270 000 Einwohnern zählt die zweitgrößte Stadt Österreichs. Über 45 000 Studenten von vier Unis und zwei Fachhochschulen erhalten sie ewig jung und vor allem die Architekturstudenten und ihre internationale Lehrerschaft hinterließen seit den 1980er Jahren, als sie die Altstadt aus ihrem Dornröschenschlaf erweckten, eindrucksvolle Spuren. Von einem verschnarchten „Pensionopolis“, wie Graz der Beliebtheit als Alterssitz wegen gern verspottet wurde, ist nicht mal ein Hauch zu spüren. Wenngleich es bestimmt schlechtere Plätze für einen schönen Lebensabend gibt: das milde Wetter kommt meist von der nur drei Stunden entfernten Adria herüber, auf dem Schlossberg blühen mediterrane Schönheiten und Ungarn ist auch nur eine Stunde entfernt. „Wir sind nicht auf dem Weg nach Süden gelegen“, stellen die Grazer gern klar, „wir sind schon im Süden!“ Zu dem passt natürlich eine Luftmatratze, gelegentlich auch liebevoll Warzenschwein genannt, die vor zehn Jahren einem UFO gleich auf dem Kunsthaus landete. Es beherbergt Ausstellungsflächen und sendet des Abends aus den mehr als tausend gebogenen Acrylplatten geheimnisvolle Lichtsignale oder sogar Liebes-SMS. In den umliegenden Gassen und Straßen hat sich eine lebendige und inzwischen international beachtete Designer-Szene angesiedelt, deren junge Leute nicht etwa auf einem hohen Ross agieren, sondern die Türen stets offen halten und liebend gern mit neugierigen Besuchern über ihre Arbeit reden. Es sei denn, sie sind gerade unterwegs um, wie Lena Hoschek beispielsweise, ihre neuste Kollektion auf Messen zu präsentieren, in ihrem Berliner Laden nach dem Rechten zu schauen oder für Katy Perry Neues zu entwerfen.

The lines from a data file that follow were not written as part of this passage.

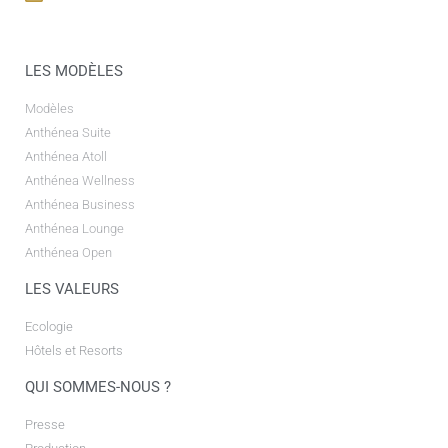
LES MODÈLES
Modèles
Anthénea Suite
Anthénea Atoll
Anthénea Wellness
Anthénea Business
Anthénea Lounge
Anthénea Open
LES VALEURS
Ecologie
Hôtels et Resorts
QUI SOMMES-NOUS ?
Presse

Haben viele der in Graz ausgebildeten Industrie- und Mode-Designer inzwischen auf der ganzen Welt Fuß gefasst, verstärken im Gegenzug ausländische Kreative die regionale Szene jedes Jahr im „Design-Mai“. Sie verankern mit Ausstellungen, Workshops, Diskussionen und vielen Aktionen ihre Kunst noch sichtbarer im Bewusstsein der Grazer, bereichern die Stadt und schaffen allerhand Bleibendes. Nur die bei dieser Gelegenheit entstandenen durchaus schönen Müllcontainer konnten leider nicht in Serie gehen. Sie erwiesen sich als nicht kompatibel mit den städtischen Müllautos.

An Architektur und Design satt gesehen lechzt der Pflastermüde danach, sich in einem der einladenden Cafés irgendwas mit Schlagobers zu bestellen. Doch da hat er nicht mit Waltraud Hutter gerechnet, die entschieden Typischeres kennt und davon am liebsten jeden Grazer Gast nicht nur in Kenntnis setzen, sondern auch kosten lassen möchte. Nicht umsonst ist die Stadt seit 2008 „Genuss Hauptstadt Österreichs“.

Einen guten Wein in Aussicht stellend bugsiert die resolute Dame munter auf den Bauernmarkt, referiert über den Grazer Krauthäuptel (eine regionale Salatsorte), lässt mit einem Mangalitza Speckdas pure aber wohlschmeckend auf der Zunge schmelzende Fett probieren, um schließlich beim Fischhändler stolz die Fische der Region zu präsentieren, als wären sie von ihr höchstpersönlich geangelt. Ihre besondere Liebe aber gilt der prall-violetten, rosagetupften Käferbohne. Eine Laune der Natur importierte sie von der Halbinsel Krim und ließ sie zur Nationalspeise mutieren, ohne die kein patriotischer Steirer existieren kann und sie demzufolge nicht nur als Suppe, Beilage, Mus und Salat, sondern sogar als Dessert verputzt.

Waltraud Hutter ist quasi die Inkarnation der regional ausgerichteten Gastronomie, denn sie hat das Projekt Genusshauptstadt zu dem gemacht was es ist: der reinste Gaumenschmaus. Er speist sich aus einer unschlagbaren Einheit von Qualität, Region und Tradition. Die ohnehin schon überzeugenden steirischen Produkte werden kreativ veredelt und der Tourismusverband wird nicht müde, auf kulinarischen Streifzügen den Gästen der Stadt zu jeder Information den passenden Happen in einem der 27 Genuss-Restaurants zu reichen. Und wen dann immer noch Zweifel plagen, ob Graz sich zu Recht Genusshauptstadt nennen darf, sollte sich alljährlich im August die Lange Tafel oder besser die festlich gestimmten Tafelnden daran auf dem Hauptplatz ansehen. 700 glückliche Schlemmer aus der ganzen Welt können nicht irren!